# The problem
Pictures stay out of this copy; please retype only the lines from the start of the records through the line with "1. **Data Generation".

--- START ---

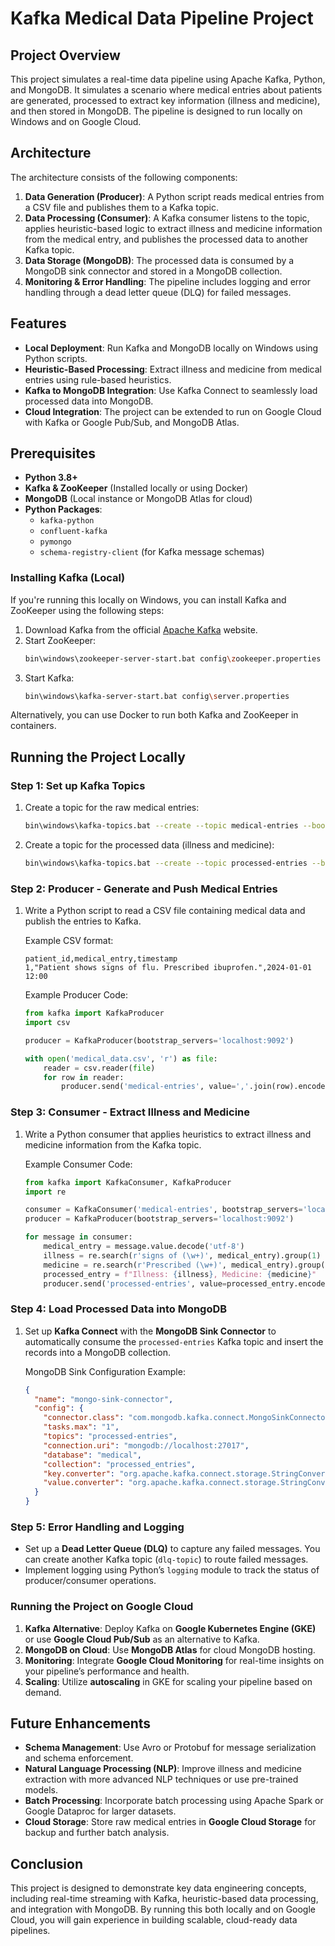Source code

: # Kafka Medical Data Pipeline Project

## Project Overview

This project simulates a real-time data pipeline using Apache Kafka, Python, and MongoDB. It simulates a scenario where medical entries about patients are generated, processed to extract key information (illness and medicine), and then stored in MongoDB. The pipeline is designed to run locally on Windows and on Google Cloud.

## Architecture

The architecture consists of the following components:

1. **Data Generation (Producer)**: A Python script reads medical entries from a CSV file and publishes them to a Kafka topic.
2. **Data Processing (Consumer)**: A Kafka consumer listens to the topic, applies heuristic-based logic to extract illness and medicine information from the medical entry, and publishes the processed data to another Kafka topic.
3. **Data Storage (MongoDB)**: The processed data is consumed by a MongoDB sink connector and stored in a MongoDB collection.
4. **Monitoring & Error Handling**: The pipeline includes logging and error handling through a dead letter queue (DLQ) for failed messages.

## Features

- **Local Deployment**: Run Kafka and MongoDB locally on Windows using Python scripts.
- **Heuristic-Based Processing**: Extract illness and medicine from medical entries using rule-based heuristics.
- **Kafka to MongoDB Integration**: Use Kafka Connect to seamlessly load processed data into MongoDB.
- **Cloud Integration**: The project can be extended to run on Google Cloud with Kafka or Google Pub/Sub, and MongoDB Atlas.

## Prerequisites

- **Python 3.8+**
- **Kafka & ZooKeeper** (Installed locally or using Docker)
- **MongoDB** (Local instance or MongoDB Atlas for cloud)
- **Python Packages**:
  - `kafka-python`
  - `confluent-kafka`
  - `pymongo`
  - `schema-registry-client` (for Kafka message schemas)

### Installing Kafka (Local)

If you're running this locally on Windows, you can install Kafka and ZooKeeper using the following steps:

1. Download Kafka from the official [Apache Kafka](https://kafka.apache.org/downloads) website.
2. Start ZooKeeper:
   ```bash
   bin\windows\zookeeper-server-start.bat config\zookeeper.properties
   ```
3. Start Kafka:
   ```bash
   bin\windows\kafka-server-start.bat config\server.properties
   ```

Alternatively, you can use Docker to run both Kafka and ZooKeeper in containers.

## Running the Project Locally

### Step 1: Set up Kafka Topics

1. Create a topic for the raw medical entries:
   ```bash
   bin\windows\kafka-topics.bat --create --topic medical-entries --bootstrap-server localhost:9092 --partitions 1 --replication-factor 1
   ```

2. Create a topic for the processed data (illness and medicine):
   ```bash
   bin\windows\kafka-topics.bat --create --topic processed-entries --bootstrap-server localhost:9092 --partitions 1 --replication-factor 1
   ```

### Step 2: Producer - Generate and Push Medical Entries

1. Write a Python script to read a CSV file containing medical data and publish the entries to Kafka.
   
   Example CSV format:
   ```csv
   patient_id,medical_entry,timestamp
   1,"Patient shows signs of flu. Prescribed ibuprofen.",2024-01-01 12:00
   ```

   Example Producer Code:
   ```python
   from kafka import KafkaProducer
   import csv

   producer = KafkaProducer(bootstrap_servers='localhost:9092')

   with open('medical_data.csv', 'r') as file:
       reader = csv.reader(file)
       for row in reader:
           producer.send('medical-entries', value=','.join(row).encode('utf-8'))
   ```

### Step 3: Consumer - Extract Illness and Medicine

1. Write a Python consumer that applies heuristics to extract illness and medicine information from the Kafka topic.

   Example Consumer Code:
   ```python
   from kafka import KafkaConsumer, KafkaProducer
   import re

   consumer = KafkaConsumer('medical-entries', bootstrap_servers='localhost:9092')
   producer = KafkaProducer(bootstrap_servers='localhost:9092')

   for message in consumer:
       medical_entry = message.value.decode('utf-8')
       illness = re.search(r'signs of (\w+)', medical_entry).group(1)
       medicine = re.search(r'Prescribed (\w+)', medical_entry).group(1)
       processed_entry = f"Illness: {illness}, Medicine: {medicine}"
       producer.send('processed-entries', value=processed_entry.encode('utf-8'))
   ```

### Step 4: Load Processed Data into MongoDB

1. Set up **Kafka Connect** with the **MongoDB Sink Connector** to automatically consume the `processed-entries` Kafka topic and insert the records into a MongoDB collection.
   
   MongoDB Sink Configuration Example:
   ```json
   {
     "name": "mongo-sink-connector",
     "config": {
       "connector.class": "com.mongodb.kafka.connect.MongoSinkConnector",
       "tasks.max": "1",
       "topics": "processed-entries",
       "connection.uri": "mongodb://localhost:27017",
       "database": "medical",
       "collection": "processed_entries",
       "key.converter": "org.apache.kafka.connect.storage.StringConverter",
       "value.converter": "org.apache.kafka.connect.storage.StringConverter"
     }
   }
   ```

### Step 5: Error Handling and Logging

- Set up a **Dead Letter Queue (DLQ)** to capture any failed messages. You can create another Kafka topic (`dlq-topic`) to route failed messages.
- Implement logging using Python’s `logging` module to track the status of producer/consumer operations.

### Running the Project on Google Cloud

1. **Kafka Alternative**: Deploy Kafka on **Google Kubernetes Engine (GKE)** or use **Google Cloud Pub/Sub** as an alternative to Kafka.
2. **MongoDB on Cloud**: Use **MongoDB Atlas** for cloud MongoDB hosting.
3. **Monitoring**: Integrate **Google Cloud Monitoring** for real-time insights on your pipeline’s performance and health.
4. **Scaling**: Utilize **autoscaling** in GKE for scaling your pipeline based on demand.

## Future Enhancements

- **Schema Management**: Use Avro or Protobuf for message serialization and schema enforcement.
- **Natural Language Processing (NLP)**: Improve illness and medicine extraction with more advanced NLP techniques or use pre-trained models.
- **Batch Processing**: Incorporate batch processing using Apache Spark or Google Dataproc for larger datasets.
- **Cloud Storage**: Store raw medical entries in **Google Cloud Storage** for backup and further batch analysis.

## Conclusion

This project is designed to demonstrate key data engineering concepts, including real-time streaming with Kafka, heuristic-based data processing, and integration with MongoDB. By running this both locally and on Google Cloud, you will gain experience in building scalable, cloud-ready data pipelines.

--- END ---

# Answer to the exercise
Source code

: # Kafka Medical Data Pipeline Project

## Project Overview

This project simulates a real-time data pipeline using Apache Kafka, Python, and MongoDB. It simulates a scenario where medical entries about patients are generated, processed to extract key information (illness and medicine), and then stored in MongoDB. The pipeline is designed to run locally on Windows and on Google Cloud.

## Architecture

The architecture consists of the following components:

1. **Data Generation (Producer)**: A Python script reads medical entries from a CSV file and publishes them to a Kafka topic.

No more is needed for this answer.